Stored data entries:
########

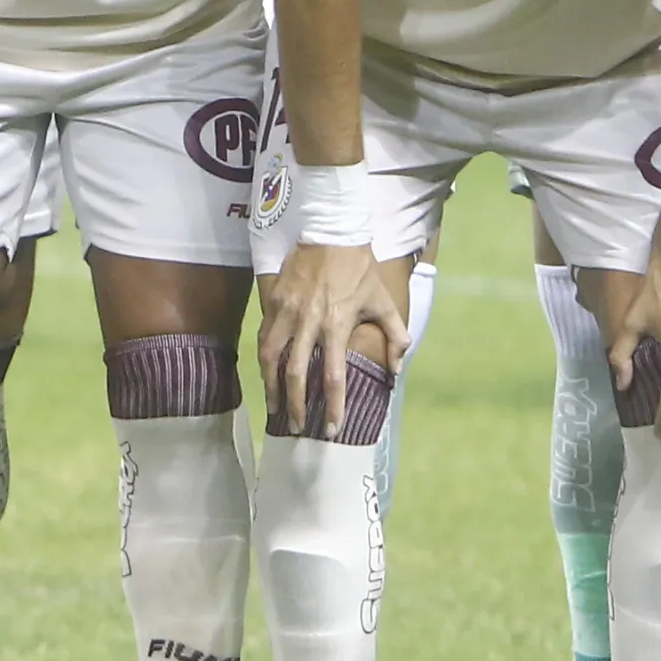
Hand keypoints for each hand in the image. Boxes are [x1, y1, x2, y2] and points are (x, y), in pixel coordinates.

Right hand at [257, 240, 404, 441]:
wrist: (331, 231)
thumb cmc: (359, 269)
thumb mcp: (383, 301)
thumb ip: (396, 337)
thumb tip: (397, 369)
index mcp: (337, 323)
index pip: (333, 376)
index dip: (333, 406)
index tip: (332, 429)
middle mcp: (308, 321)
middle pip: (296, 374)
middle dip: (296, 405)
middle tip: (298, 427)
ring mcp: (287, 311)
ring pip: (271, 358)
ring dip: (272, 388)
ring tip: (276, 409)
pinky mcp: (273, 301)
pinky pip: (264, 338)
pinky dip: (264, 361)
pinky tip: (267, 376)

########

Aim of the task
Copy out every line of the records that the string "middle" appears in.

Response
middle mcp: (308, 321)
middle pip: (296, 374)
middle dip: (296, 405)
middle tip: (298, 427)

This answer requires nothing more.